I felt sorry for the woman because she was obviously aggravated at what appeared to be a contradiction between her dressage training and what I was asking her to do. It not unusual that we are confronted with a training approach that clashes with what we already know. I feel sorry for everybody who believes they’ve finally understood something and then find out somebody else tells them it is wrong. How frustrating.
At another clinic last year, a lady brought a horse that would chronically rush when asked to trot or canter. The horse leaned on the reins and slowly built up more energy like a kettle building up steam. It took a lot of effort for the owner to slow it down or get it to stop.
When I suggested that she give the horse more rein and use only inside rein to ask for a turn small enough to encourage the horse to slow down, she was miffed. She was not happy that I was asking her to do the opposite of everything she thought was the right thing to do such as ride the horse with the brakes always applied. I was accused of telling her that everything she had learned in 30 years was wrong. She was no happy.
The thing that these two episodes have in common is that both owners felt challenged and distressed with ideas that seemed to oppose what they thought they already knew.

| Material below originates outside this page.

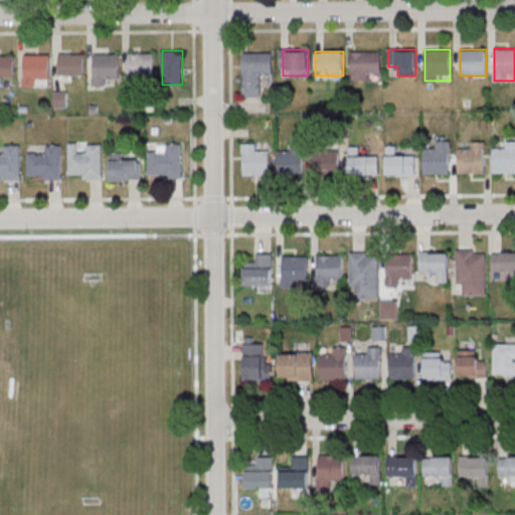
[(381,51),(352,51),(352,80),(371,80),(371,71),(381,71),(381,51)]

But why would they feel that way?
I believe it’s because they think of riding and horsemanship as something you learn from somebody else. When a person with years more experience, a good reputation and a record of success, tells us how to do something, we tend to believe them. – especially if it makes sense. Maybe they know what they are talking about. Maybe they have had fantastic results with lots of different horses using the same approach. Maybe they can even get those ideas to work with our horse.
However, when we have been trying to apply our teacher’s teaching for weeks, months and years without making much headway we need to ask why. If an instructor tells us that we should ride or train a certain way, but our horse tells us something different, which are we going to believe?

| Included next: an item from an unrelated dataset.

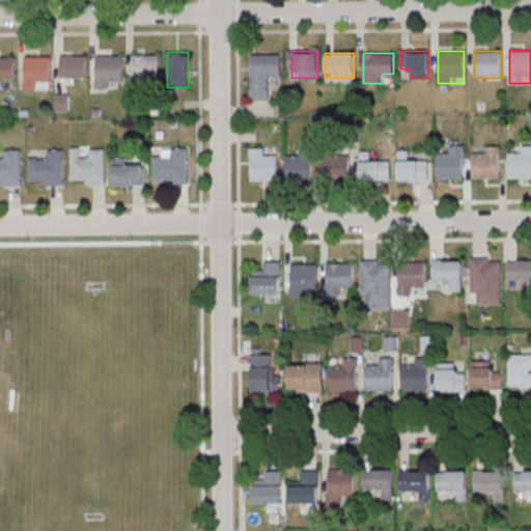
[(159,78),(159,54),(132,54),(132,78),(159,78)]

In the case of the women with the “plow horse”, it made perfect sense to her that the reins control a horse’s shoulders and the rider’s legs control the hindquarters. She had no reason to question her instructor because it seemed so obvious that two different parts of the horse must require two different methods of control. It didn’t even occur to her that using her reins to direct the forehand and the hindquarters was something worth trying. In fact, it was such a total contradiction to what she already knew that the idea was hard to accept. It created a conflict between what she thought she knew and what she was trying to achieve. If I hadn’t ridden the horse and got a good change, I doubt she would have given my suggestion a second thought.

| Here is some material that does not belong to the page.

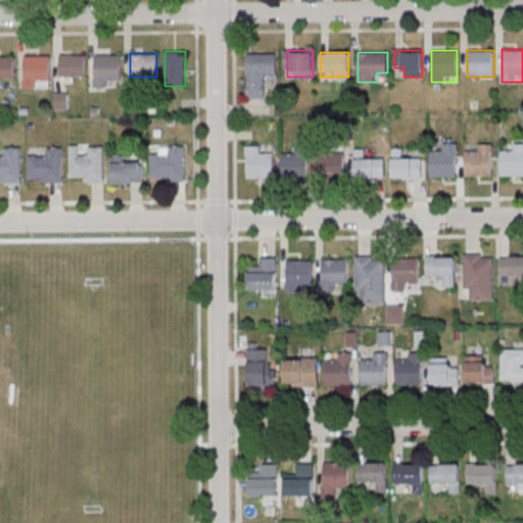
[(277,77),(277,53),(246,53),(246,98),(266,98),(266,77),(277,77)]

As riders and trainers, we constantly face these conflicts. Every horse, every instructor, and every clinician tell us something that appears to contradict something we thought we already knew. We are always in conflict with what we presently know and what we are about to learn. It is the essence of learning that we are always in an adversarial debate between what we learned yesterday and will learn tomorrow. But if we are not making progress with our horse using what we already know, there is no risk in trying a different idea.
Photo: Belinda doesn’t seem conflicted at all about my approach to working her horse – unequivocal rejection!